Cite as: https://gfzpublic.gfz.de/pubman/item/item_5035853
Abstract
Cyanobacterial blooms, particularly those dominated by toxin-producing species, pose critical risks to ecosystems and public health. Monitoring strategies have evolved significantly in the last decades, but still lack near real-time capabilities for effective risk estimations. This study explores the potential of combining hyperspectral imagery (HSI) with machine learning and deep learning to detect the presence of specific cyanobacterial taxa in complex mixtures, even when present at low proportions. This work simulates a real-world scenario in which different cyanobacterial taxa coexist in varying proportions. A HSI library was created from pure cyanobacterial cultures and combined in binary mixtures of three species representative of bloom-forming potentially toxic cyanobacterial genera: Microcystis aeruginosa, Chrysosporum ovalisporum, and Dolichospermum crassum.
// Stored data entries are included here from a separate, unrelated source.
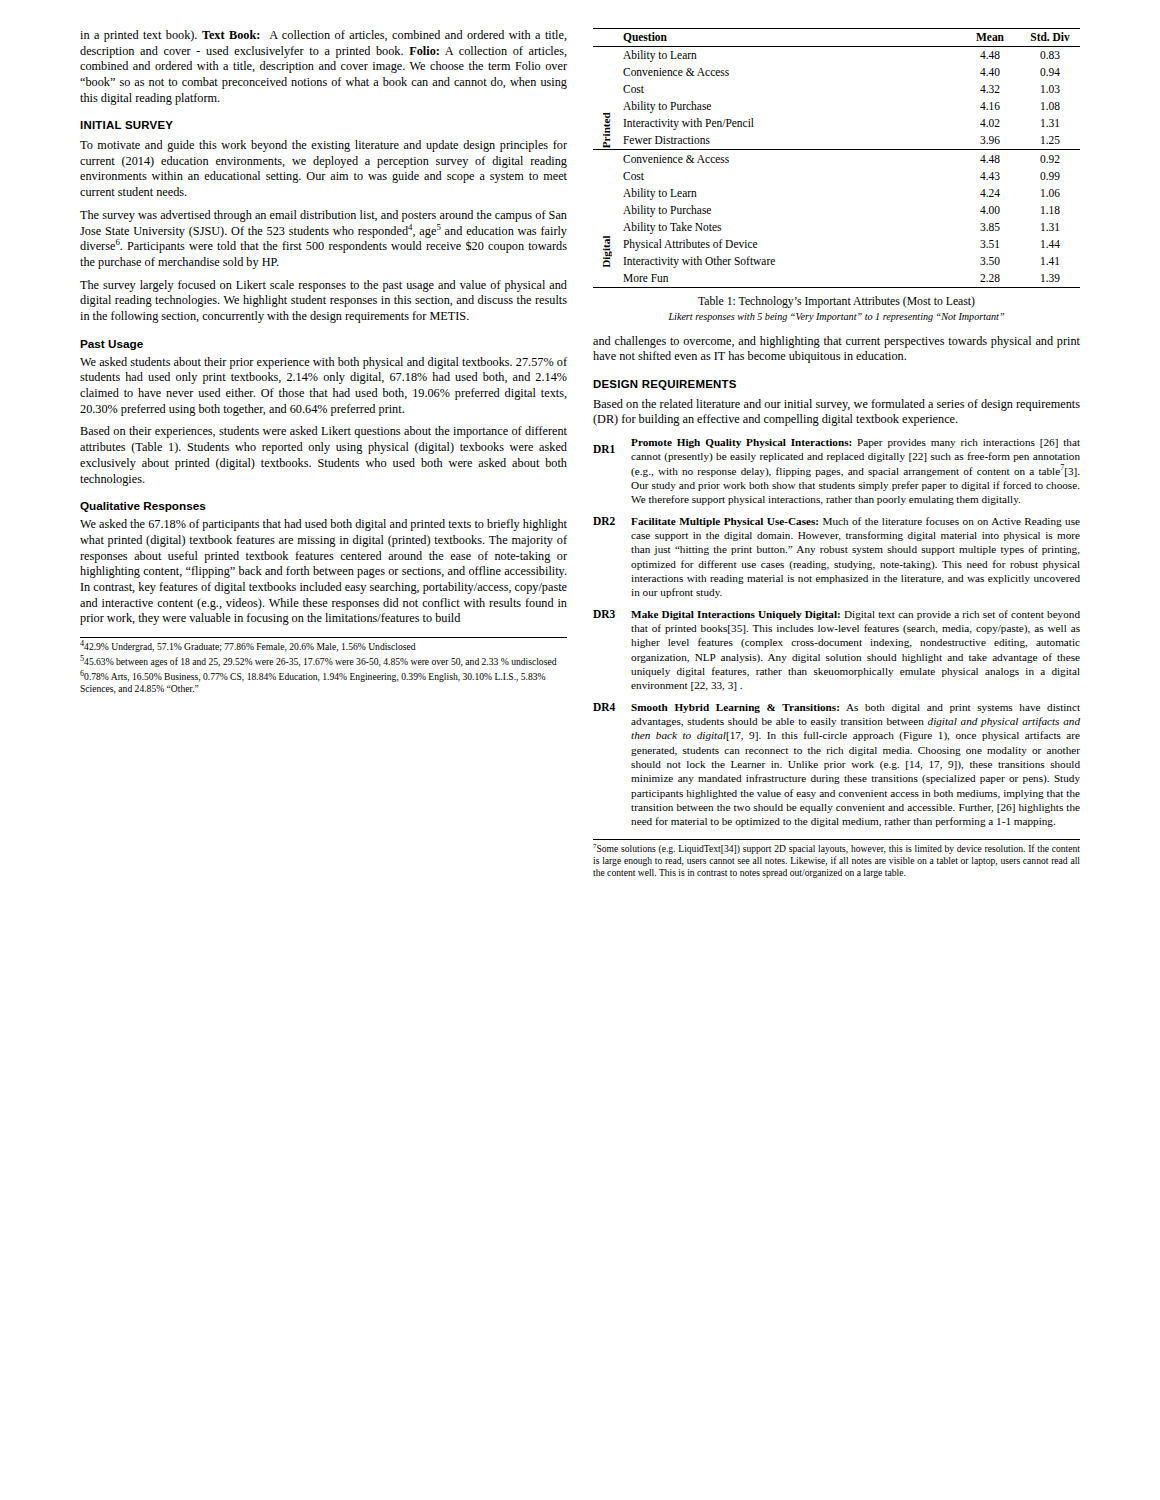in a printed text book). Text Book: A collection of articles, combined and ordered with a title, description and cover - used exclusivelyfer to a printed book. Folio: A collection of articles, combined and ordered with a title, description and cover image. We choose the term Folio over “book” so as not to combat preconceived notions of what a book can and cannot do, when using this digital reading platform.
INITIAL SURVEY
To motivate and guide this work beyond the existing literature and update design principles for current (2014) education environments, we deployed a perception survey of digital reading environments within an educational setting. Our aim to was guide and scope a system to meet current student needs.
The survey was advertised through an email distribution list, and posters around the campus of San Jose State University (SJSU). Of the 523 students who responded4, age5 and education was fairly diverse6. Participants were told that the first 500 respondents would receive $20 coupon towards the purchase of merchandise sold by HP.
The survey largely focused on Likert scale responses to the past usage and value of physical and digital reading technologies. We highlight student responses in this section, and discuss the results in the following section, concurrently with the design requirements for METIS.
Past Usage
We asked students about their prior experience with both physical and digital textbooks. 27.57% of students had used only print textbooks, 2.14% only digital, 67.18% had used both, and 2.14% claimed to have never used either. Of those that had used both, 19.06% preferred digital texts, 20.30% preferred using both together, and 60.64% preferred print.
Based on their experiences, students were asked Likert questions about the importance of different attributes (Table 1). Students who reported only using physical (digital) texbooks were asked exclusively about printed (digital) textbooks. Students who used both were asked about both technologies.
Qualitative Responses
We asked the 67.18% of participants that had used both digital and printed texts to briefly highlight what printed (digital) textbook features are missing in digital (printed) textbooks. The majority of responses about useful printed textbook features centered around the ease of note-taking or highlighting content, “flipping” back and forth between pages or sections, and offline accessibility. In contrast, key features of digital textbooks included easy searching, portability/access, copy/paste and interactive content (e.g., videos). While these responses did not conflict with results found in prior work, they were valuable in focusing on the limitations/features to build
442.9% Undergrad, 57.1% Graduate; 77.86% Female, 20.6% Male, 1.56% Undisclosed
545.63% between ages of 18 and 25, 29.52% were 26-35, 17.67% were 36-50, 4.85% were over 50, and 2.33 % undisclosed
60.78% Arts, 16.50% Business, 0.77% CS, 18.84% Education, 1.94% Engineering, 0.39% English, 30.10% L.I.S., 5.83% Sciences, and 24.85% “Other.”
| | Question | Mean | Std. Div |
| --- | --- | --- | --- |
| Printed | Ability to Learn | 4.48 | 0.83 |
| Convenience & Access | 4.40 | 0.94 |
| Cost | 4.32 | 1.03 |
| Ability to Purchase | 4.16 | 1.08 |
| Interactivity with Pen/Pencil | 4.02 | 1.31 |
| Fewer Distractions | 3.96 | 1.25 |
| Digital | Convenience & Access | 4.48 | 0.92 |
| Cost | 4.43 | 0.99 |
| Ability to Learn | 4.24 | 1.06 |
| Ability to Purchase | 4.00 | 1.18 |
| Ability to Take Notes | 3.85 | 1.31 |
| Physical Attributes of Device | 3.51 | 1.44 |
| Interactivity with Other Software | 3.50 | 1.41 |
| | More Fun | 2.28 | 1.39 |
Table 1: Technology’s Important Attributes (Most to Least)
Likert responses with 5 being “Very Important” to 1 representing “Not Important”
and challenges to overcome, and highlighting that current perspectives towards physical and print have not shifted even as IT has become ubiquitous in education.
DESIGN REQUIREMENTS
Based on the related literature and our initial survey, we formulated a series of design requirements (DR) for building an effective and compelling digital textbook experience.
DR1
Promote High Quality Physical Interactions: Paper provides many rich interactions [26] that cannot (presently) be easily replicated and replaced digitally [22] such as free-form pen annotation (e.g., with no response delay), flipping pages, and spacial arrangement of content on a table7[3]. Our study and prior work both show that students simply prefer paper to digital if forced to choose. We therefore support physical interactions, rather than poorly emulating them digitally.
DR2
Facilitate Multiple Physical Use-Cases: Much of the literature focuses on on Active Reading use case support in the digital domain. However, transforming digital material into physical is more than just “hitting the print button.” Any robust system should support multiple types of printing, optimized for different use cases (reading, studying, note-taking). This need for robust physical interactions with reading material is not emphasized in the literature, and was explicitly uncovered in our upfront study.
DR3
Make Digital Interactions Uniquely Digital: Digital text can provide a rich set of content beyond that of printed books[35]. This includes low-level features (search, media, copy/paste), as well as higher level features (complex cross-document indexing, nondestructive editing, automatic organization, NLP analysis). Any digital solution should highlight and take advantage of these uniquely digital features, rather than skeuomorphically emulate physical analogs in a digital environment [22, 33, 3] .
DR4
Smooth Hybrid Learning & Transitions: As both digital and print systems have distinct advantages, students should be able to easily transition between digital and physical artifacts and then back to digital[17, 9]. In this full-circle approach (Figure 1), once physical artifacts are generated, students can reconnect to the rich digital media. Choosing one modality or another should not lock the Learner in. Unlike prior work (e.g. [14, 17, 9]), these transitions should minimize any mandated infrastructure during these transitions (specialized paper or pens). Study participants highlighted the value of easy and convenient access in both mediums, implying that the transition between the two should be equally convenient and accessible. Further, [26] highlights the need for material to be optimized to the digital medium, rather than performing a 1-1 mapping.
7Some solutions (e.g. LiquidText[34]) support 2D spacial layouts, however, this is limited by device resolution. If the content is large enough to read, users cannot see all notes. Likewise, if all notes are visible on a tablet or laptop, users cannot read all the content well. This is in contrast to notes spread out/organized on a large table.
Reflectance spectra from the visible to near-infrared (VIS-NIR) range of each image were extracted, randomly grouped and filtered. The resulting spectra were preprocessed and used to develop Random Forest (RF) and Neural Network (NN) classification models intended to classify these mixtures. Hyperparameter optimization was performed to achieve the best configuration. Learning curves and classification metrics were utilized to monitor the overall training process as well as the model performance. The resulting models demonstrated remarkable performance, achieving 91–95 % accuracy in classifying pure and mixed assemblages, and 85–90 % in defining the proportion of each species, with NNs consistently outperforming RFs by 4–6 % in both tasks. Even cyanobacteria present at low proportions (e.g., 6 %) were effectively detected and quantified. These findings have important implications for improving and automating cyanobacterial monitoring and risk assessment in current water management strategies.